“If we begin to surrender to ourselves — begin to drop the storyline and experience what all this messy stuff behind the storyline feels like — we begin to find bodhichitta, the tenderness that’s underneath all the harshness.” ~ Pema Chodron
The quotation above was one of the first I encountered when I first began studying dharma several years ago. I had heard a few teachers mention, “drop the storyline,” as advice for sitting with difficult emotions, and the well-crafted, pithy phrase stuck with me enough that I sought out the origins and discovered Pema Chodron, one of the most revered teachers and authors in the Shambhala Buddhist lineage. It’s good advice: the further away I’m able to move from the narratives I create and the closer I’m able to get to the pure, felt emotion of the moment, the better able I am to catch my mind from becoming ensnared in negative thoughts that threaten to spin out of control.
I’ve used this technique to realize that flashes of anger are actually hurt feelings, to realize that anxiety I assigned to specific circumstances was actually much more deeply rooted in my general experience. I’ve watched the quality of the feeling shift subtly from moment to moment until the hard knot that had formed in my chest loosened just enough to give me a felt sensation of the solidity of my narratives crumbling. And along with these realizations, a side benefit that often emerges organically is that I’m better able to handle these emotions, better able to accept them, ease out of the scope of their paralysis, and move along with my day. I’ve come to think of dropping the storyline as one of my most effective coping mechanisms.
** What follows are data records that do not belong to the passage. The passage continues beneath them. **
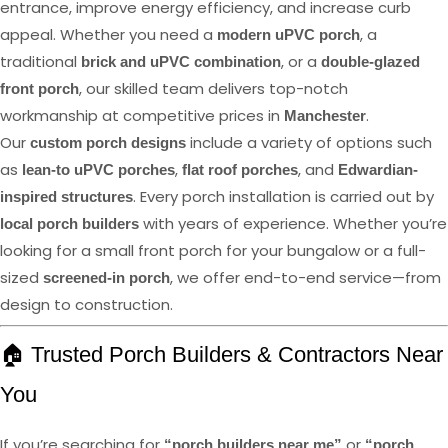
entrance, improve energy efficiency, and increase curb
appeal. Whether you need a
, a
modern uPVC porch
traditional
, or a
brick and uPVC combination
double-glazed
, our skilled team delivers top-notch
front porch
workmanship at competitive prices in
.
Manchester
Our
include a variety of options such
custom porch designs
as
,
, and
lean-to uPVC porches
flat roof porches
Edwardian-
. Every porch installation is carried out by
inspired structures
with years of experience. Whether you’re
local porch builders
looking for a small front porch for your bungalow or a full-
sized
, we offer end-to-end service—from
screened-in porch
design to construction.
🏠 Trusted Porch Builders & Contractors Near
You
If you’re searching for
or
“porch builders near me”
“porch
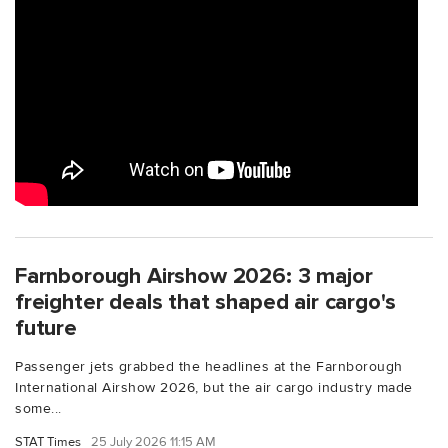
Farnborough Airshow 2026: 3 major
freighter deals that shaped air cargo's
future
Passenger jets grabbed the headlines at the Farnborough
International Airshow 2026, but the air cargo industry made
some...
STAT Times
25 July 2026 11:15 AM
However, in the throes of some particularly intense worry, I recently found myself impatient with my favorite little mantra, stay with with the icy, gnawing pin-pricks of mounting anxiety without catastrophizing projections to keep me company. Pulling down a volume of collected dharma excerpts from my bookshelf, I ran across the quotation above, reminding me of the fuller context of the phrase I’ve come to use as shorthand for “getting on with it,” and it occurred to me that in my appropriation of “drop the storyline” for quick fixes of discomfort, I’ve been skimming over, just barely touching in with the the richest part of this practice, the chance to access and actually spend time inhabiting “the tenderness that’s underneath all the harshness.”
It’s true that there’s unquestionable merit in merely stopping to breathe through discomfort long enough to watch it dissolve. But if I’m able to hang out in the space created in that experience of dismantling my narratives, there’s also a wealth of bittersweet vulnerability that can give little flickers of felt connection to the currents of discomfort/distress/pain/ suffering which is intrinsic to this human condition. It becomes possible have compassion for my own confusion and recognize the confusion fueling the actions of others as the same burden.
The expansiveness of this space has no perceptible boundaries or familiar ground, which is both terrifying and freeing. It’s hard to stay with such a sensation, much less welcome it. But then, if I hang out a bit longer, I can see that even the perceived terror and freedom are potent, extracts of storyline, that they too can be dropped, And what is left is just open space where I don’t need to label my experience. This space doesn’t bar my thoughts or narratives–it has enough room to accommodate them all. It’s just that here, I can watch them float by with gentle curiosity before they are absorbed back into the nothingness from which they came…at least until the phone rings or I look at the time or I start to daydream yet another imagined storyline.